- **PROBLEM REQUIREMENTS**
Please copy all of the entries exactly, but drop every picture.

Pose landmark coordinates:
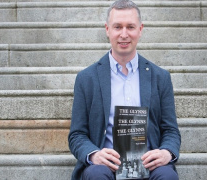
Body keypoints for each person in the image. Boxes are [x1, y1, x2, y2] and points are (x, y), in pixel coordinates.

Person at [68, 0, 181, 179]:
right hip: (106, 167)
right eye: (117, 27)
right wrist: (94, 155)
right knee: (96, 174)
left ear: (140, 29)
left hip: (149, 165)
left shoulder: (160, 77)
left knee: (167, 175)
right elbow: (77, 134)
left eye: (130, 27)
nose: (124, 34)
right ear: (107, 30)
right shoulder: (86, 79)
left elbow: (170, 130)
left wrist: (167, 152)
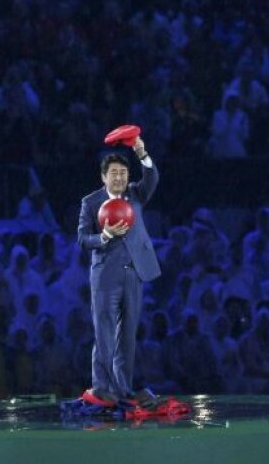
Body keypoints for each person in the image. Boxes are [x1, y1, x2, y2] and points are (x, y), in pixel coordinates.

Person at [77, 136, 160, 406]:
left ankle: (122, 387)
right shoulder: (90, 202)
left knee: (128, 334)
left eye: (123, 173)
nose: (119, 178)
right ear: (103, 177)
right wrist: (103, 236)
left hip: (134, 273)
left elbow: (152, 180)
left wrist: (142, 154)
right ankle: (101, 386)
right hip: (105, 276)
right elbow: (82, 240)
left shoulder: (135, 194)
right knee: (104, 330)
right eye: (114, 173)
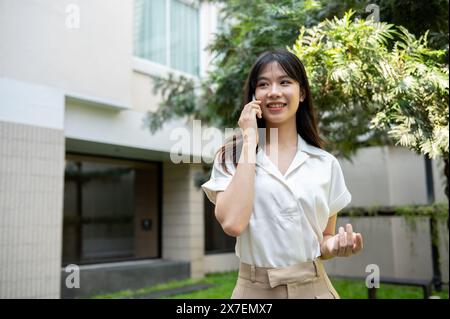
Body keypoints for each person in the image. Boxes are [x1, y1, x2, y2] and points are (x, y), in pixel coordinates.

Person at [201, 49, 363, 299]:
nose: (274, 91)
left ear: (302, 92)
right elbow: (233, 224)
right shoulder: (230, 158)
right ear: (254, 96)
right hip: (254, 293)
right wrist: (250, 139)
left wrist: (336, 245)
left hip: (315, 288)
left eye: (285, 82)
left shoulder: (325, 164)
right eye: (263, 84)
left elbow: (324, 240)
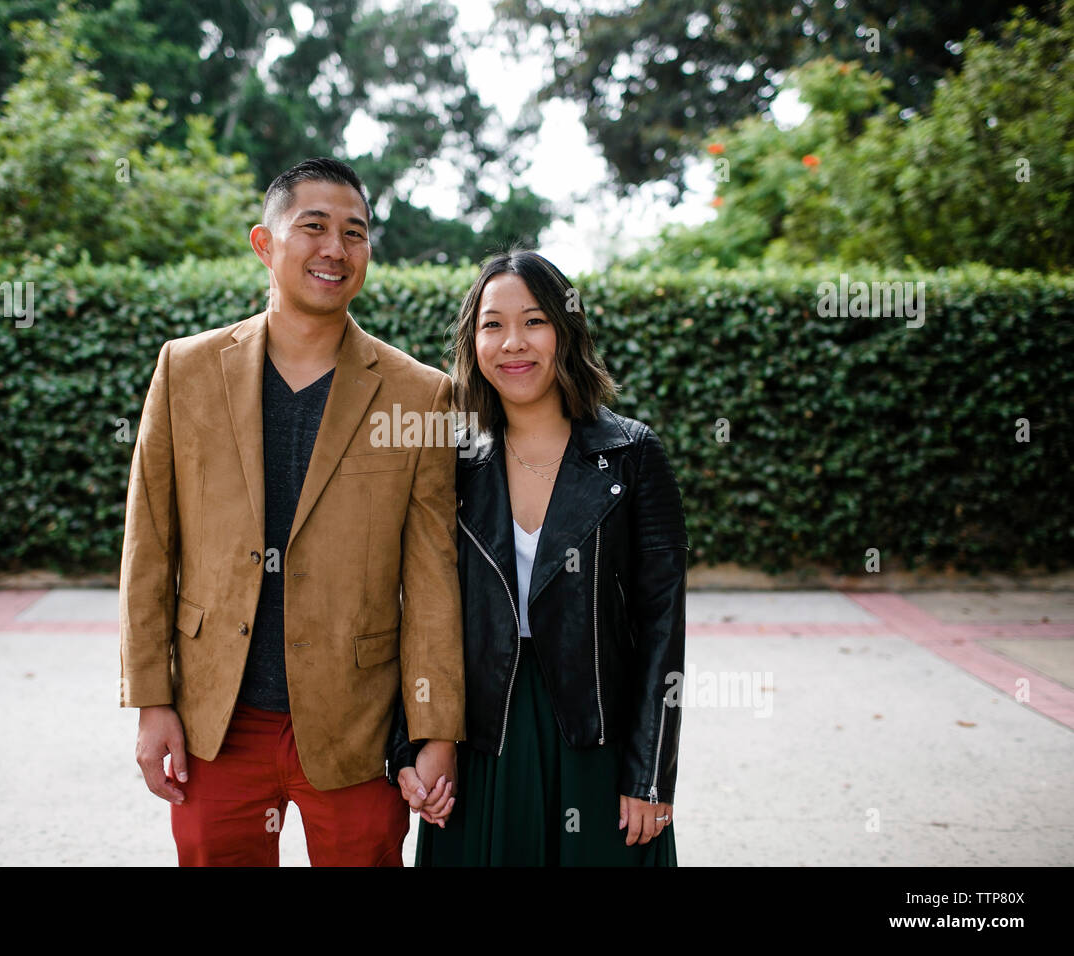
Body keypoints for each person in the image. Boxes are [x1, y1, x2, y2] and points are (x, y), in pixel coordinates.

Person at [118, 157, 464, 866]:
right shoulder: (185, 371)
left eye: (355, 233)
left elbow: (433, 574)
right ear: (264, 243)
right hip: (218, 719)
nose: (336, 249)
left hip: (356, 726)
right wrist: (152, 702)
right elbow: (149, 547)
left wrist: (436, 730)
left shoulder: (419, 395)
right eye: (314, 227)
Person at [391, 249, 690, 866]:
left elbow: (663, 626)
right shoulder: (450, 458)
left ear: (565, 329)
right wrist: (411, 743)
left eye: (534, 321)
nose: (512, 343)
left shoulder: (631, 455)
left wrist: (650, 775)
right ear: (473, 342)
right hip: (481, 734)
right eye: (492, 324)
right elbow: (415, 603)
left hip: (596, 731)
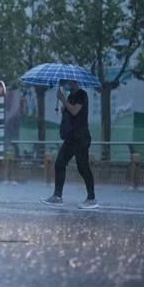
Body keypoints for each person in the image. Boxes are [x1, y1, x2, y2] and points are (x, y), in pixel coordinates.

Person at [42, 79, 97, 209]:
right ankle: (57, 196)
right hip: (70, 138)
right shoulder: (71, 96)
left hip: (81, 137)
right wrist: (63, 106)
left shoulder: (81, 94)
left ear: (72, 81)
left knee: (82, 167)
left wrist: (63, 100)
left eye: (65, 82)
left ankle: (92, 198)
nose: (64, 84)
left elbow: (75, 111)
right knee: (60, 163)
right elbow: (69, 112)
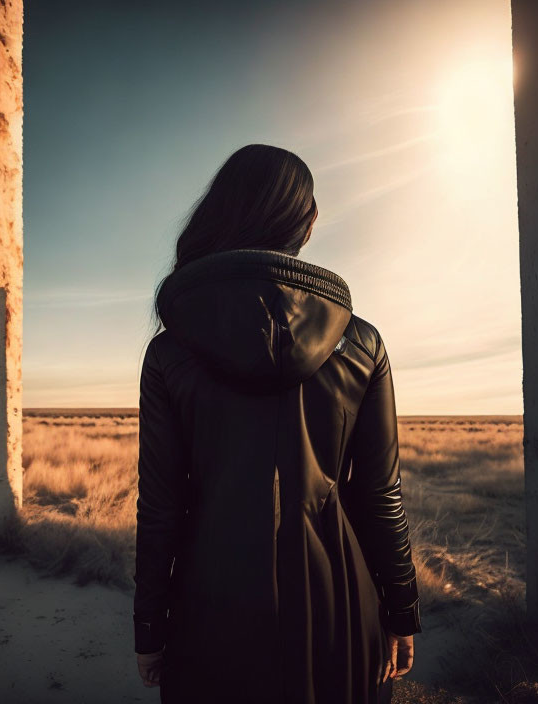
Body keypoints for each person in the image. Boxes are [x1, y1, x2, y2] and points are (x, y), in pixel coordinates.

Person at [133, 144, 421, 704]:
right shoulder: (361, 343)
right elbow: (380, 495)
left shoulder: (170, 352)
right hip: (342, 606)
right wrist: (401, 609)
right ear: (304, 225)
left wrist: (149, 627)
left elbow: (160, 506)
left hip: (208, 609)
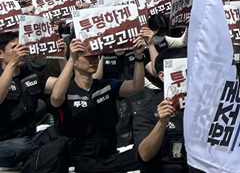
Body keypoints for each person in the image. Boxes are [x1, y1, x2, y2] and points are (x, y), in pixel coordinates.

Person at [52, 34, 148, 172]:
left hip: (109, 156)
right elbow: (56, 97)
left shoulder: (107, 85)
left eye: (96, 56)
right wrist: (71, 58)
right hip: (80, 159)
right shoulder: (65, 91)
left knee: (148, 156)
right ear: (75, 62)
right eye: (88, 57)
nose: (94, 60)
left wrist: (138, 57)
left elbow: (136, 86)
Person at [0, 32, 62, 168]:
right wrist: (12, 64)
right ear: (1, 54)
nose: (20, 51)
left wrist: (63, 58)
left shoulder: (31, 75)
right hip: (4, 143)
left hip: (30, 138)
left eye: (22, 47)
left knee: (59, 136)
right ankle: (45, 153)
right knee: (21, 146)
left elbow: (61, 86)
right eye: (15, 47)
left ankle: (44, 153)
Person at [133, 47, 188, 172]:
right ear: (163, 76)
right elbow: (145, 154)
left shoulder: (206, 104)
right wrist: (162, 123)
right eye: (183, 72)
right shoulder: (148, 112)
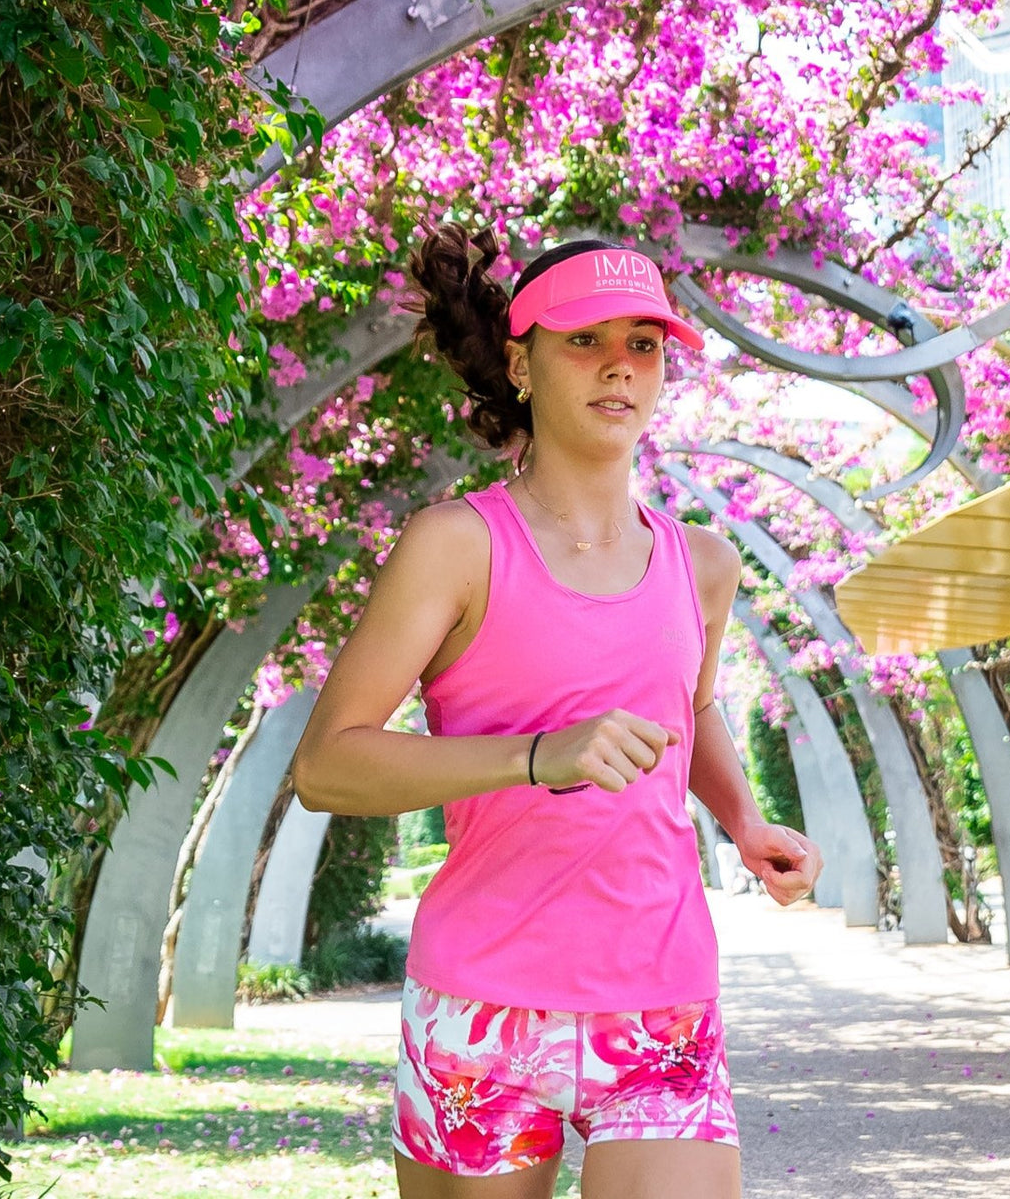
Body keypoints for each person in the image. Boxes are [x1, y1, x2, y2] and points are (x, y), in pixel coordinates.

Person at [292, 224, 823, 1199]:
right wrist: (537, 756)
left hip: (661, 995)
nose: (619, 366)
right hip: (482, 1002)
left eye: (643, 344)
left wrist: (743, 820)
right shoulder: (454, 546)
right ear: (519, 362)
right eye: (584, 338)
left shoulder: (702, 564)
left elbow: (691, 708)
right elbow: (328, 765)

- **TASK RESPONSE**
Body keypoints for each person in the image. Boxes are [x1, y1, x2, y2] and points are (x, y), in pixel coordinates.

Person at [68, 0, 181, 179]:
right hip: (106, 167)
right eye: (117, 27)
right wrist: (94, 155)
right knee: (96, 174)
left ear: (140, 29)
left hip: (149, 165)
left shoulder: (160, 77)
left knee: (167, 175)
right elbow: (77, 134)
left eye: (130, 27)
nose: (124, 34)
right ear: (107, 30)
right shoulder: (86, 79)
left elbow: (170, 130)
left wrist: (167, 152)
Body keypoints for each person in the image. Boxes are [x1, y1, x2, y2] and points are (x, y), in pixel coordinates.

Person at [77, 136, 160, 406]:
left ankle: (122, 387)
right shoulder: (90, 202)
left knee: (128, 334)
left eye: (123, 173)
nose: (119, 178)
right ear: (103, 177)
right wrist: (103, 236)
left hip: (134, 273)
left elbow: (152, 180)
left wrist: (142, 154)
right ankle: (101, 386)
right hip: (105, 276)
right elbow: (82, 240)
left shoulder: (135, 194)
right knee: (104, 330)
right eye: (114, 173)
Body keypoints for each person in the image. Boxes are [x1, y1, x2, y2] and points are (x, y), in pixel coordinates.

Person at [201, 49, 363, 299]:
nose: (274, 91)
left ear: (302, 92)
right elbow: (233, 224)
right shoulder: (230, 158)
right ear: (254, 96)
right hip: (254, 293)
right wrist: (250, 139)
left wrist: (336, 245)
left hip: (315, 288)
left eye: (285, 82)
left shoulder: (325, 164)
right eye: (263, 84)
left elbow: (324, 240)
Body keypoints for each person in the image. Boxes are [x1, y1, x2, y2] and points are (x, y), in pixel coordinates.

Person at [118, 157, 464, 866]:
right shoulder: (185, 371)
left eye: (355, 233)
left elbow: (433, 574)
right ear: (264, 243)
right hip: (218, 719)
nose: (336, 249)
left hip: (356, 726)
right wrist: (152, 702)
right elbow: (149, 547)
left wrist: (436, 730)
left shoulder: (419, 395)
right eye: (314, 227)
Person at [391, 249, 690, 866]:
left elbow: (663, 626)
right shoulder: (450, 458)
left ear: (565, 329)
right wrist: (411, 743)
left eye: (534, 321)
nose: (512, 343)
left shoulder: (631, 455)
left wrist: (650, 775)
right ear: (473, 342)
right hip: (481, 734)
right eye: (492, 324)
right elbow: (415, 603)
left hip: (596, 731)
Body keypoints for each person in the image. Boxes are [x1, y1, x2, y2] and points are (x, y), in pixel coordinates.

Person at [42, 79, 97, 209]:
right ankle: (57, 196)
right hip: (70, 138)
right shoulder: (71, 96)
left hip: (81, 137)
right wrist: (63, 106)
left shoulder: (81, 94)
left ear: (72, 81)
left knee: (82, 167)
left wrist: (63, 100)
left eye: (65, 82)
left ankle: (92, 198)
nose: (64, 84)
left elbow: (75, 111)
right knee: (60, 163)
right elbow: (69, 112)
Body keypoints for each person in the image. Boxes are [x1, y1, x2, y2] and points are (x, y), in pixel coordinates.

Person at [133, 144, 421, 704]:
right shoulder: (361, 343)
right elbow: (380, 495)
left shoulder: (170, 352)
right hip: (342, 606)
right wrist: (401, 609)
right ear: (304, 225)
left wrist: (149, 627)
left elbow: (160, 506)
left hip: (208, 609)
Body keypoints for each person in the image. Boxes are [x1, y1, x2, y2] and points are (x, y), in pixel coordinates.

Person at [52, 34, 148, 172]:
left hip: (109, 156)
right elbow: (56, 97)
left shoulder: (107, 85)
left eye: (96, 56)
right wrist: (71, 58)
right hip: (80, 159)
right shoulder: (65, 91)
left knee: (148, 156)
right ear: (75, 62)
right eye: (88, 57)
nose: (94, 60)
left wrist: (138, 57)
left elbow: (136, 86)
Person at [0, 32, 62, 168]:
right wrist: (12, 64)
right ear: (1, 54)
nose: (20, 51)
left wrist: (63, 58)
left shoulder: (31, 75)
right hip: (4, 143)
left hip: (30, 138)
left eye: (22, 47)
left knee: (59, 136)
right ankle: (45, 153)
right knee: (21, 146)
left elbow: (61, 86)
right eye: (15, 47)
left ankle: (44, 153)
Person at [133, 47, 188, 172]:
right ear: (163, 76)
right elbow: (145, 154)
left shoulder: (206, 104)
right wrist: (162, 123)
right eye: (183, 72)
right shoulder: (148, 112)
Body keypoints for each person in the image. Boxes are [x1, y1, x2, y2] and points are (x, y), in pixel coordinates.

Person at [292, 224, 823, 1199]:
right wrist: (537, 756)
left hip: (661, 995)
nose: (619, 366)
right hip: (482, 1002)
left eye: (643, 344)
left wrist: (743, 820)
right shoulder: (454, 546)
right ear: (519, 362)
right eye: (584, 338)
left shoulder: (702, 564)
left elbow: (691, 708)
right elbow: (328, 765)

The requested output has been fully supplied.